* Jochen Triesch, Christoph von der Malsburg,*** Self-Organized Integration of Adaptive Visual Cues for Face Tracking**

I have started reading a few papers on multi-cues and multi-modal hypothesis in visual object tracking. I guessed the field was not that interesting, but it seems that it is! The observer design problem in these situations is much more complex and realistic that what I have studied in my control courses. There, nothing was being said about multi-modality. Anyway, I summarize a few papers on this subject and express my ideas sometimes. Note that this weblog is semi-academic: so, my synopses may be not so accurate or correct. I would be happy if the author of papers help me understand their papers better. (:

It proposed a method called * Democratic Integration*. It is a weighted-based voting-like method that adapts the weights in a self-organizing manner, i.e. it does not use any external signal for those changes. Instead, it uses the difference between the *overall* result and the result of each cue. If they are alike, that cue’s weight (or reliability – as used in the paper) will be increased.
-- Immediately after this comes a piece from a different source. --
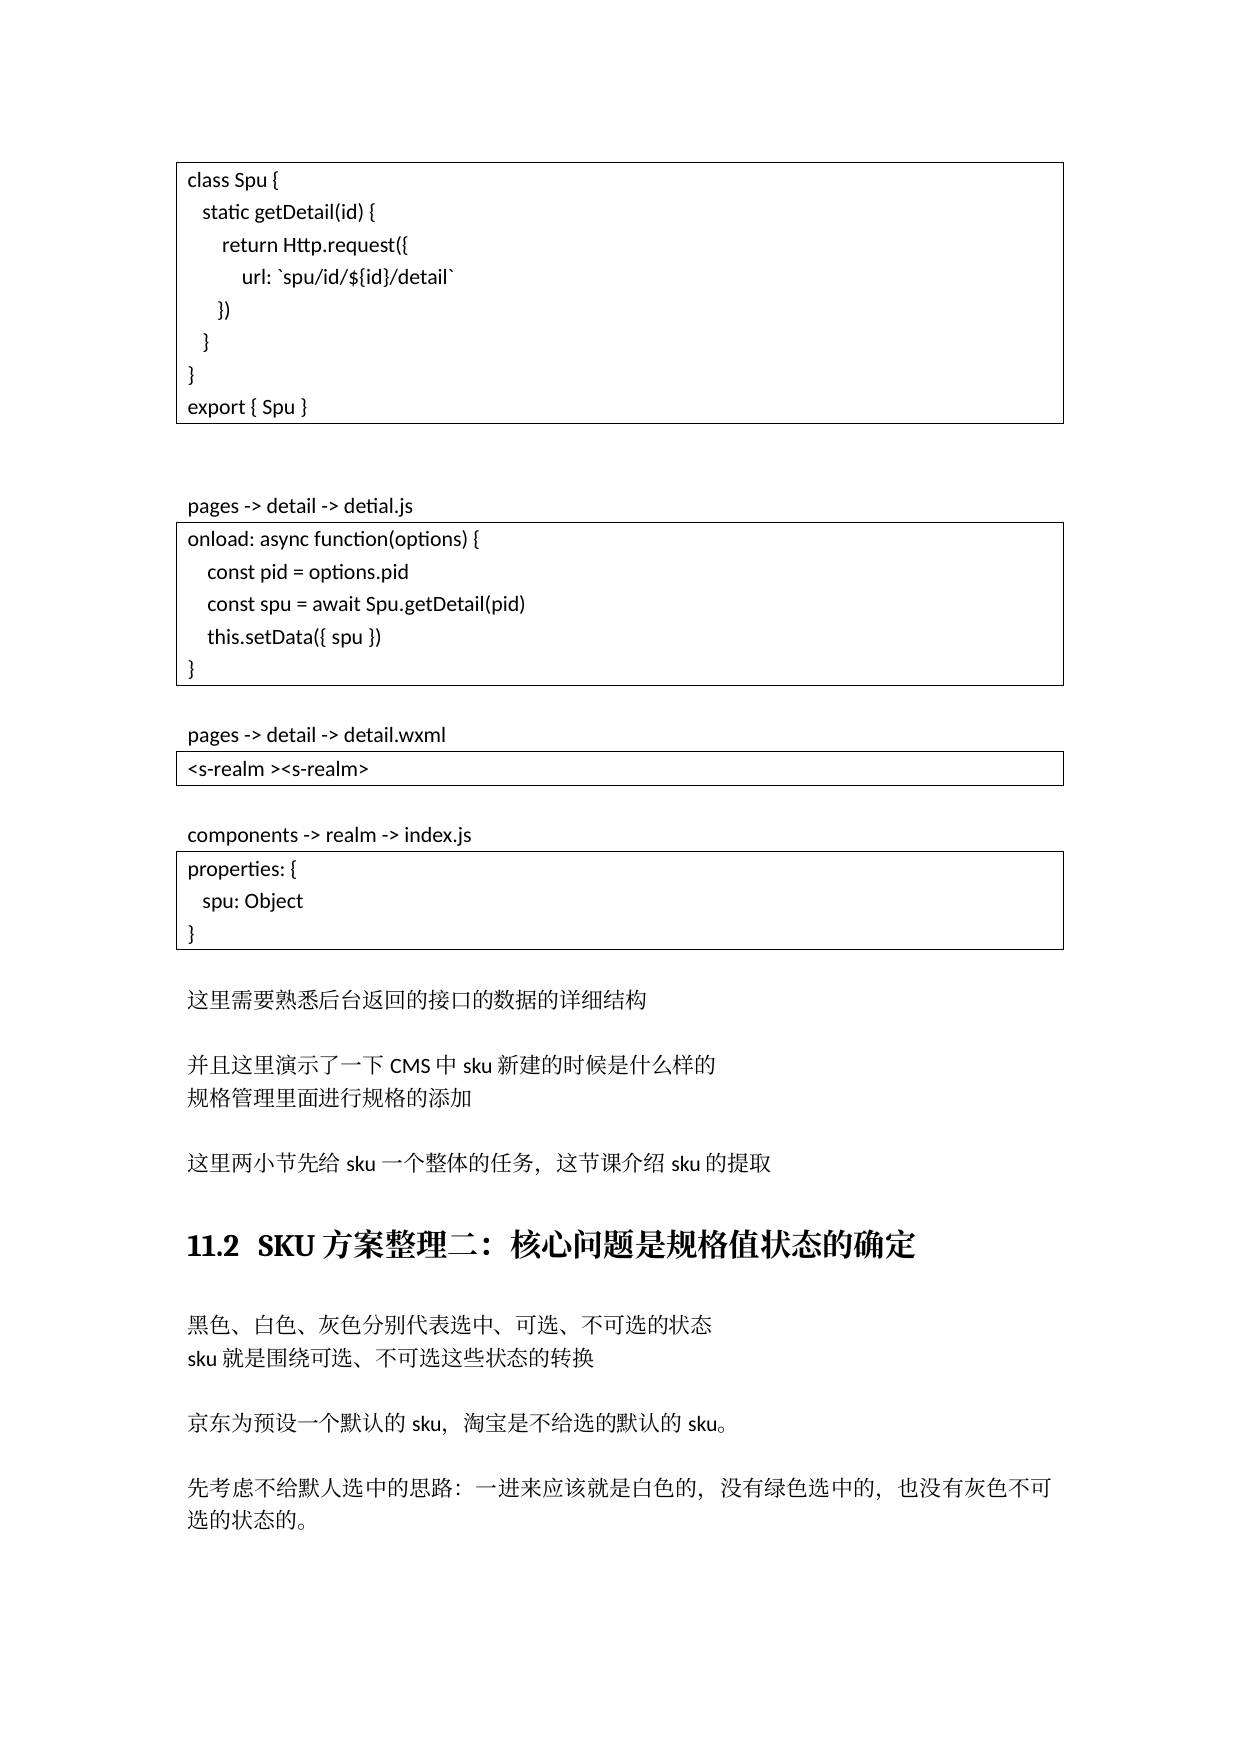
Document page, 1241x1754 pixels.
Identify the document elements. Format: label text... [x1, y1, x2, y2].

$$R(x,t)=\sum_i r_i(t)A_i(x,t)$$

$$\hat{x}(t) = argmax{R(x,t)}$$

And for adaptation, it defines a quality $q_i(t)$ as follows

$$\tilde{q_i}(t) = R(A_i(\hat{x}(t)) – E[A_i(x,t)])$$

in that $R(.)$ is the ramp function. In this formula, $A(.)$ is the saliency map of each tracker. It is stated in the paper and I see it in a few other that in the current literature, this saliency map is considered to be probability of the object to be in a specific place. The paper mentioned that this choice of quality function is ad hoc and some other ideas like using Kullback-Leibler distance would give better results.
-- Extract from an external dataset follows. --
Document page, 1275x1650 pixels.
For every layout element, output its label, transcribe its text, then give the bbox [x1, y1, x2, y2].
utput of each tracker and represents After doing normalization over $q_i$, the change in reliability would be

$$\tau\dot{r_i}(t) = q_i(t) – r_i(t)$$

A similar formulation is given for adaptation of prototypes. The paper used a few simple cues to do face tracking. The result is not that exciting, but its performance comparing with the case without adaptation is much superior. I am not aware of the performance of other face tracking methods.

I wonder what would happen if I use context-based switching between different cues, i.e. storing the temporally steady-state reliability weights and then test them as initial guess whenever error happens. What is the measure of error?! I am not sure, but what about the number of conflicts between different trackers?! Or time-averaged gradient of reliability vector over time.